Hamburg - Brasiliens Staatspräsident Luis Inacio Lula da Silva hat den von ihm selbst ausgelösten Konflikt mit Fußball-Star Ronaldo durch eine Entschuldigung per Fax schnell beendet. In einem gestern verschickten Schreiben erklärte Lula, dass seine Frage zum Gewicht des WM-Torjägers von 2002 missverstanden worden sei. Lula hatte am Donnerstag auf der Videokonferenz Nationaltrainer Carlos Alberto Parreira gefragt: "Ab und zu treffe ich Ronaldo. Ich weiß, dass er schlank ist. Aber wir sorgen uns natürlich, wenn in der brasilianischen Presse immer steht, dass er dick sei. Also, hat er nun Übergewicht oder nicht?"

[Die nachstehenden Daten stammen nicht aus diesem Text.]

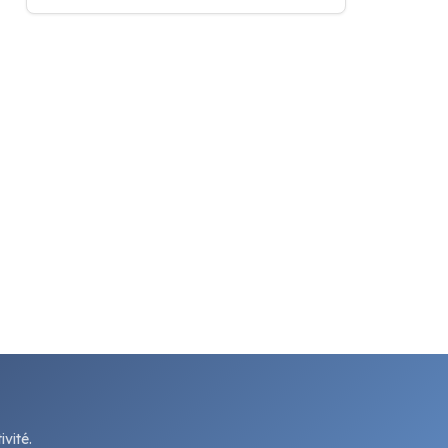
vité.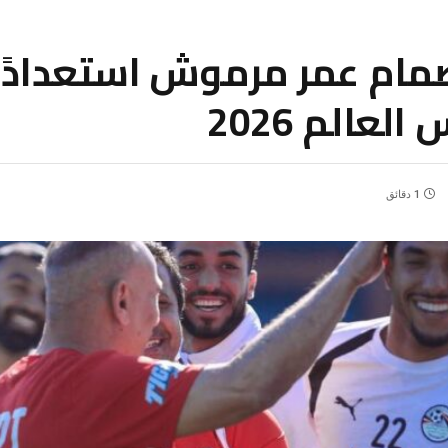
مام عمر مرموش استعدادًا
لعالم 2026
1 دقائق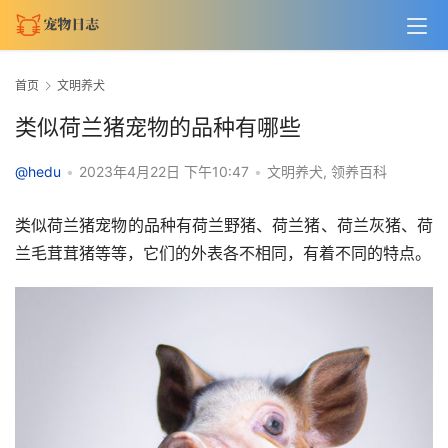
首页
文明养犬
类似荷兰猪宠物的品种有哪些
@hedu
•
2023年4月22日 下午10:47
•
文明养犬
,
领养百科
类似荷兰猪宠物的品种有荷兰野猪、荷兰猪、荷兰灰猪、荷
兰毛茸茸猪等等，它们的外表各不相同，有着不同的特点。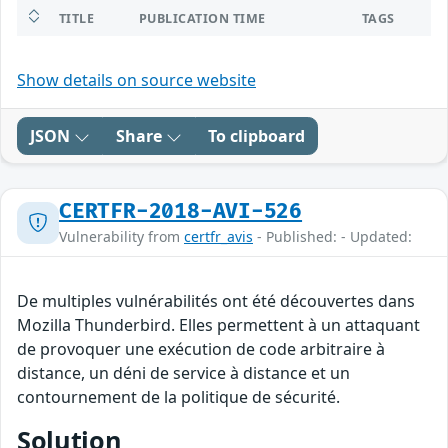
TITLE
PUBLICATION TIME
TAGS
Show details on source website
JSON
Share
To clipboard
CERTFR-2018-AVI-526
Vulnerability from
certfr_avis
- Published: - Updated:
De multiples vulnérabilités ont été découvertes dans
Mozilla Thunderbird. Elles permettent à un attaquant
de provoquer une exécution de code arbitraire à
distance, un déni de service à distance et un
contournement de la politique de sécurité.
Solution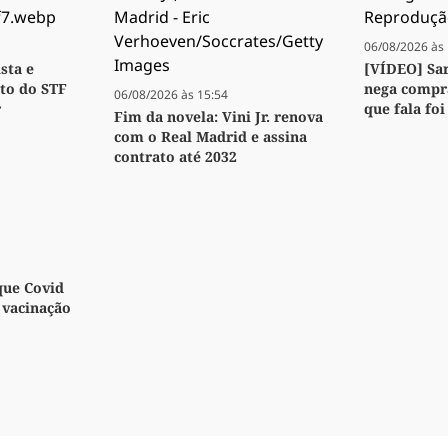
06/08/2026 às 
sta e
[VÍDEO] Sa
to do STF
nega compra
06/08/2026 às 15:54
r
que fala foi
Fim da novela: Vini Jr. renova
com o Real Madrid e assina
contrato até 2032
que Covid
a vacinação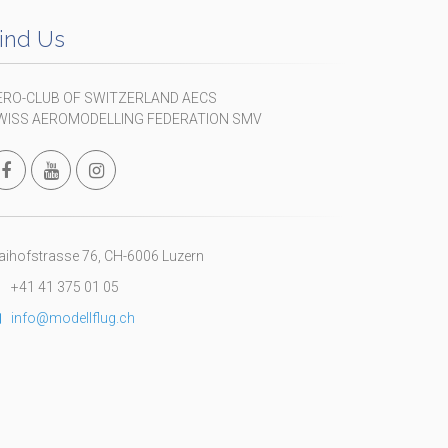
ind Us
ERO-CLUB OF SWITZERLAND AECS
WISS AEROMODELLING FEDERATION SMV
ihofstrasse 76, CH-6006 Luzern
+41 41 375 01 05
info@modellflug.ch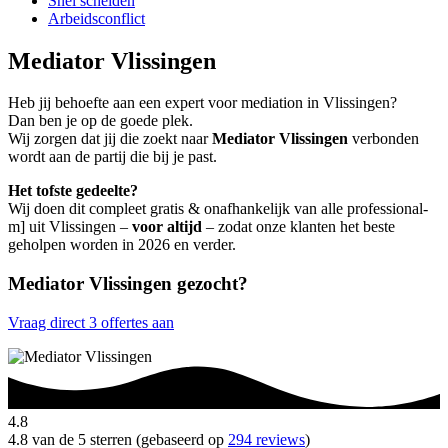
Snel scheiden
Arbeidsconflict
Mediator Vlissingen
Heb jij behoefte aan een expert voor mediation in Vlissingen?
Dan ben je op de goede plek.
Wij zorgen dat jij die zoekt naar
Mediator Vlissingen
verbonden
wordt aan de partij die bij je past.
Het tofste gedeelte?
Wij doen dit compleet gratis & onafhankelijk van alle professional-
m] uit Vlissingen –
voor altijd
– zodat onze klanten het beste
geholpen worden in 2026 en verder.
Mediator Vlissingen gezocht?
Vraag direct 3 offertes aan
4.8
4.8 van de 5 sterren (gebaseerd op
294 reviews
)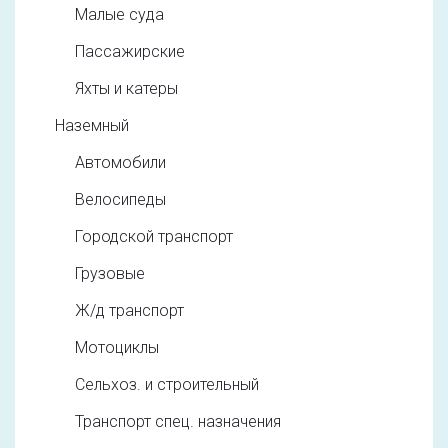
Малые суда
Пассажирские
Яхты и катеры
Наземный
Автомобили
Велосипеды
Городской транспорт
Грузовые
Ж/д транспорт
Мотоциклы
Сельхоз. и строительный
Транспорт спец. назначения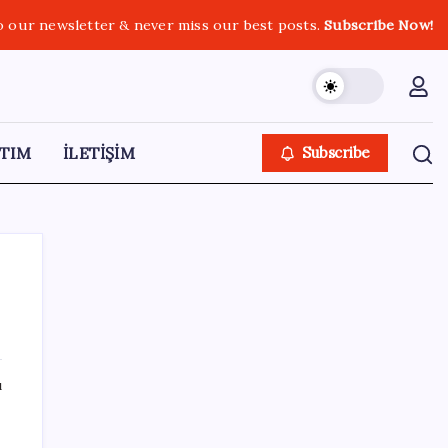
o our newsletter & never miss our best posts.
Subscribe Now!
TIM
İLETİŞİM
Subscribe
SON YAZILAR
ı
n
Son dakika… DEM Parti ‘çerçeve yasa’
teklifine imza attı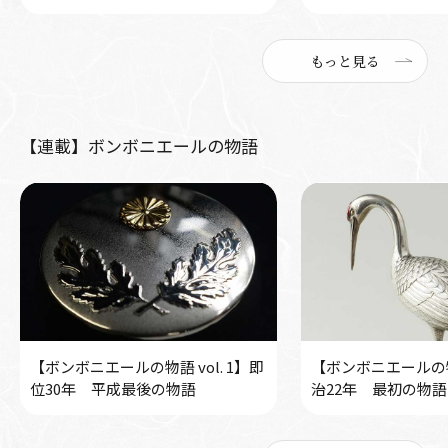
もっと見る
【連載】ボンボニエールの物語
【ボンボニエールの物語 vol. 1】即
【ボンボニエールの物語
位30年 平成最後の物語
治22年 最初の物語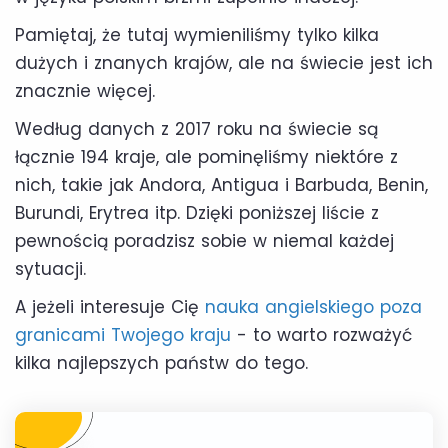
Pamiętaj, że tutaj wymieniliśmy tylko kilka
dużych i znanych krajów, ale na świecie jest ich
znacznie więcej.
Według danych z 2017 roku na świecie są
łącznie 194 kraje, ale pominęliśmy niektóre z
nich, takie jak Andora, Antigua i Barbuda, Benin,
Burundi, Erytrea itp. Dzięki poniższej liście z
pewnością poradzisz sobie w niemal każdej
sytuacji.
A jeżeli interesuje Cię
nauka angielskiego poza
granicami Twojego kraju
- to warto rozważyć
kilka najlepszych państw do tego.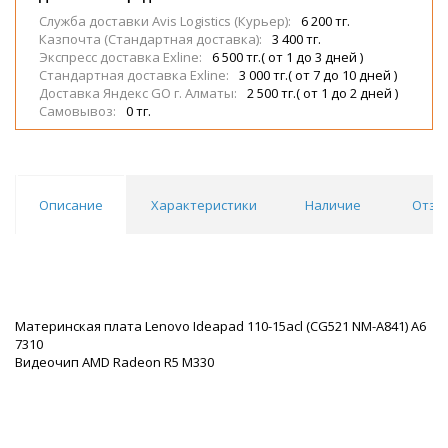
Служба доставки Avis Logistics (Курьер):
6 200 тг.
Казпочта (Стандартная доставка):
3 400 тг.
Экспресс доставка Exline:
6 500 тг.( от 1 до 3 дней )
Стандартная доставка Exline:
3 000 тг.( от 7 до 10 дней )
Доставка Яндекс GO г. Алматы:
2 500 тг.( от 1 до 2 дней )
Самовывоз:
0 тг.
Описание
Характеристики
Наличие
Отзы
Материнская плата Lenovo Ideapad 110-15acl (CG521 NM-A841) A6
7310
Видеочип AMD Radeon R5 M330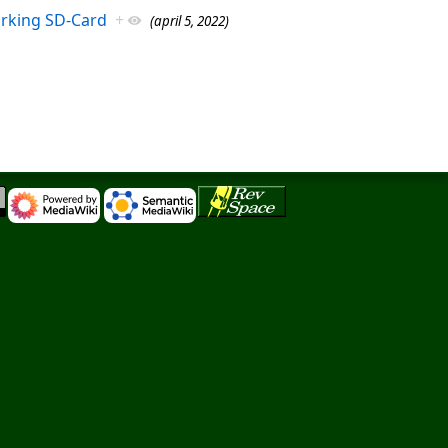
rking SD-Card
+
(april 5, 2022)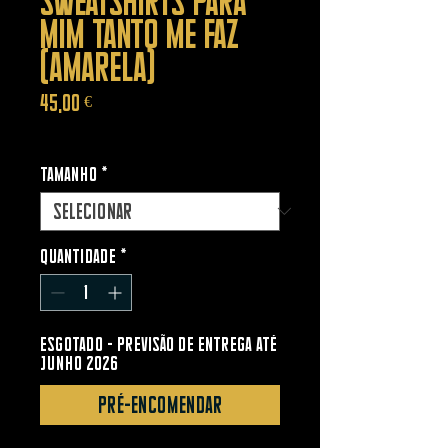
MIM TANTO ME FAZ
(amarela)
Preço
45,00 €
IVA incl.
Tamanho
*
Quantidade
*
ESGOTADO - Previsão de entrega até
junho 2026
Pré-encomendar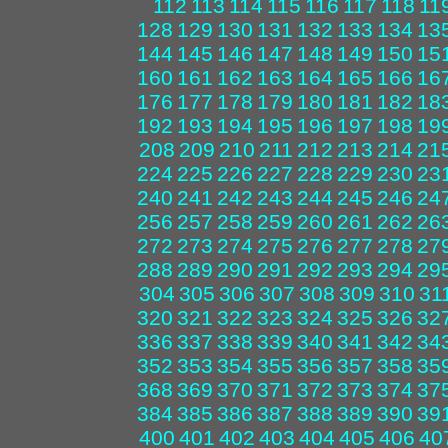
112
113
114
115
116
117
118
11
128
129
130
131
132
133
134
13
144
145
146
147
148
149
150
15
160
161
162
163
164
165
166
16
176
177
178
179
180
181
182
18
192
193
194
195
196
197
198
19
208
209
210
211
212
213
214
21
224
225
226
227
228
229
230
23
240
241
242
243
244
245
246
24
256
257
258
259
260
261
262
26
272
273
274
275
276
277
278
27
288
289
290
291
292
293
294
29
304
305
306
307
308
309
310
31
320
321
322
323
324
325
326
32
336
337
338
339
340
341
342
34
352
353
354
355
356
357
358
35
368
369
370
371
372
373
374
37
384
385
386
387
388
389
390
39
400
401
402
403
404
405
406
40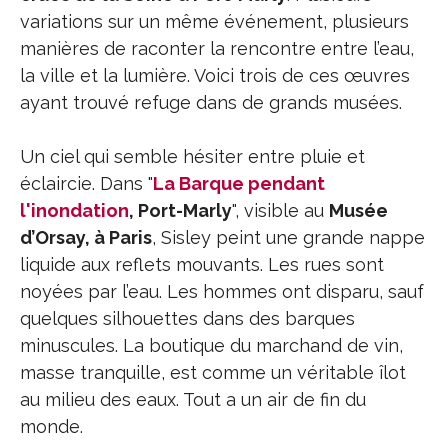
variations sur un même événement, plusieurs
manières de raconter la rencontre entre l’eau,
la ville et la lumière. Voici trois de ces œuvres
ayant trouvé refuge dans de grands musées.
Un ciel qui semble hésiter entre pluie et
éclaircie. Dans "
La Barque pendant
l'inondation
, Port-Marly
", visible au
Musée
d’Orsay, à Paris
, Sisley peint une grande nappe
liquide aux reflets mouvants. Les rues sont
noyées par l’eau. Les hommes ont disparu, sauf
quelques silhouettes dans des barques
minuscules. La boutique du marchand de vin,
masse tranquille, est comme un véritable îlot
au milieu des eaux. Tout a un air de fin du
monde.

Stürmer Ronaldo: "Eine Lüge, dass ich dick bin"
Der Staatschef wollte mit dieser Frage eigentlich der anhaltenden Diskussion um Ronaldo ein Ende setzen, doch der bei der Videoübertragung nicht anwesende Stürmer des spanischen Rekordmeisters Real Madrid reagierte verärgert. "Es ist genauso eine Lüge, dass ich dick bin, wie es eine Lüge sein wird, dass er trinkt", entgegnete der 29-Jährige in Anspielung auf Medienberichte, wonach Lula dem Alkohol nicht abgeneigt sei. Dieser Vergleich habe den Staatschef nach Informationen aus dessen Umfeld "traurig gemacht". Die Reaktion von Ronaldo, für den der Fall nach der Entschuldigung "aus der Welt geschafft" ist, wurde im Präsidentenpalast als "höchst unangenehm" eingestuft.